• Description of the task:
Pictures aside, copy exactly the lines running from the one with "ამედ – კიტეიშვილ" to the end of the records.

• The data:
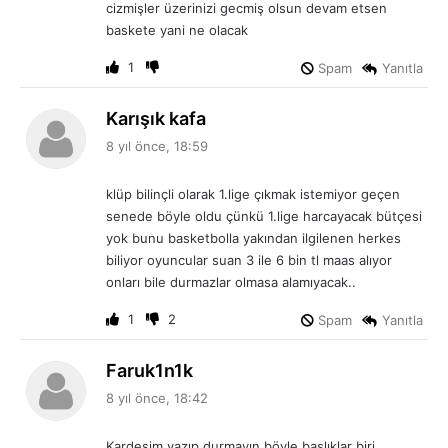
:
cizmişler üzerinizi gecmiş olsun devam etsen
baskete yani ne olacak
1
Spam
Yanıtla
d
Karışık kafa
e
8 yıl önce, 18:59
d
i
klüp bilinçli olarak 1.lige çıkmak istemiyor geçen
k
senede böyle oldu çünkü 1.lige harcayacak bütçesi
i
yok bunu basketbolla yakından ilgilenen herkes
:
biliyor oyuncular suan 3 ile 6 bin tl maas alıyor
onları bile durmazlar olmasa alamıyacak..
1
2
Spam
Yanıtla
d
Faruk1n1k
e
8 yıl önce, 18:42
d
i
Kardeşim yazıp durmayın böyle başlıklar biri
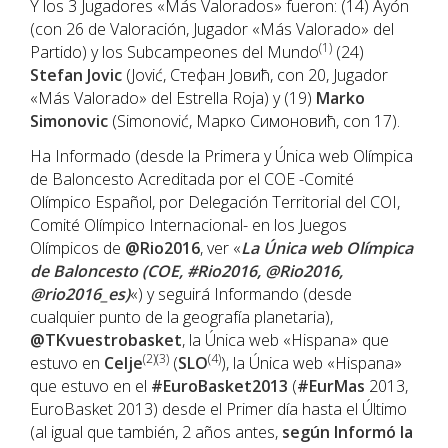
Y los 3 Jugadores «Más Valorados» fueron: (14) Ayón
(con 26 de Valoración, Jugador «Más Valorado» del
(1)
Partido) y los Subcampeones del Mundo
(24)
Stefan Jovic
(Jović, Стефан Јовић, con 20, Jugador
«Más Valorado» del Estrella Roja) y (19)
Marko
Simonovic
(Simonović, Марко Симоновић, con 17).
Ha Informado (desde la Primera y Única web Olímpica
de Baloncesto Acreditada por el COE -Comité
Olímpico Español, por Delegación Territorial del COI,
Comité Olímpico Internacional- en los Juegos
Olímpicos de
@Rio2016
, ver «
La Única web Olímpica
de Baloncesto (COE, #Rio2016, @Rio2016,
@rio2016_es)
«) y seguirá Informando (desde
cualquier punto de la geografía planetaria),
@TKvuestrobasket
, la Única web «Hispana» que
(2)(3)
(4)
estuvo en
Celje
(
SLO
), la Única web «Hispana»
que estuvo en el
#EuroBasket2013
(
#EurMas
2013,
EuroBasket 2013) desde el Primer día hasta el Último
(al igual que también, 2 años antes,
según Informó la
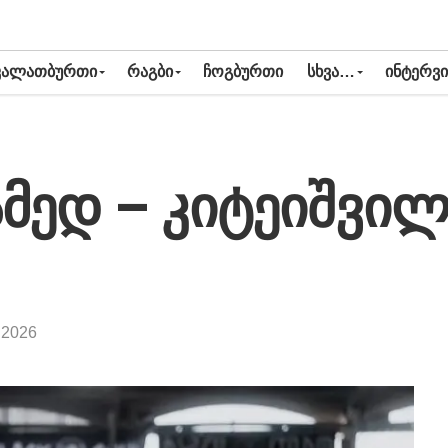
ᲙᲐᲚᲐᲗᲑᲣᲠᲗᲘ
ᲠᲐᲒᲑᲘ
ᲩᲝᲒᲑᲣᲠᲗᲘ
ᲡᲮᲕᲐ…
ᲘᲜᲢᲔᲠᲕᲘ
ამედ – კიტეიშვილ
 2026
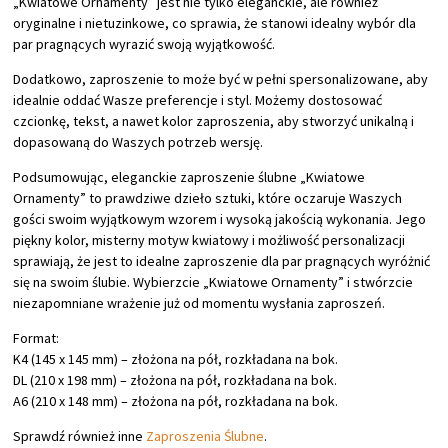
„Kwiatowe Ornamenty” jest nie tylko eleganckie, ale również
oryginalne i nietuzinkowe, co sprawia, że stanowi idealny wybór dla
par pragnących wyrazić swoją wyjątkowość.
Dodatkowo, zaproszenie to może być w pełni spersonalizowane, aby
idealnie oddać Wasze preferencje i styl. Możemy dostosować
czcionkę, tekst, a nawet kolor zaproszenia, aby stworzyć unikalną i
dopasowaną do Waszych potrzeb wersję.
Podsumowując, eleganckie zaproszenie ślubne „Kwiatowe
Ornamenty” to prawdziwe dzieło sztuki, które oczaruje Waszych
gości swoim wyjątkowym wzorem i wysoką jakością wykonania. Jego
piękny kolor, misterny motyw kwiatowy i możliwość personalizacji
sprawiają, że jest to idealne zaproszenie dla par pragnących wyróżnić
się na swoim ślubie. Wybierzcie „Kwiatowe Ornamenty” i stwórzcie
niezapomniane wrażenie już od momentu wysłania zaproszeń.
Format:
K4 (145 x 145 mm) – złożona na pół, rozkładana na bok.
DL (210 x 198 mm) – złożona na pół, rozkładana na bok.
A6 (210 x 148 mm) – złożona na pół, rozkładana na bok.
Sprawdź również inne
Zaproszenia Ślubne
.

• Task solution:
ამედ – კიტეიშვილ
 2026
„Kwiatowe Ornamenty” jest nie tylko eleganckie, ale również
oryginalne i nietuzinkowe, co sprawia, że stanowi idealny wybór dla
par pragnących wyrazić swoją wyjątkowość.
Dodatkowo, zaproszenie to może być w pełni spersonalizowane, aby
idealnie oddać Wasze preferencje i styl. Możemy dostosować
czcionkę, tekst, a nawet kolor zaproszenia, aby stworzyć unikalną i
dopasowaną do Waszych potrzeb wersję.
Podsumowując, eleganckie zaproszenie ślubne „Kwiatowe
Ornamenty” to prawdziwe dzieło sztuki, które oczaruje Waszych
gości swoim wyjątkowym wzorem i wysoką jakością wykonania. Jego
piękny kolor, misterny motyw kwiatowy i możliwość personalizacji
sprawiają, że jest to idealne zaproszenie dla par pragnących wyróżnić
się na swoim ślubie. Wybierzcie „Kwiatowe Ornamenty” i stwórzcie
niezapomniane wrażenie już od momentu wysłania zaproszeń.
Format:
K4 (145 x 145 mm) – złożona na pół, rozkładana na bok.
DL (210 x 198 mm) – złożona na pół, rozkładana na bok.
A6 (210 x 148 mm) – złożona na pół, rozkładana na bok.
Sprawdź również inne
Zaproszenia Ślubne
.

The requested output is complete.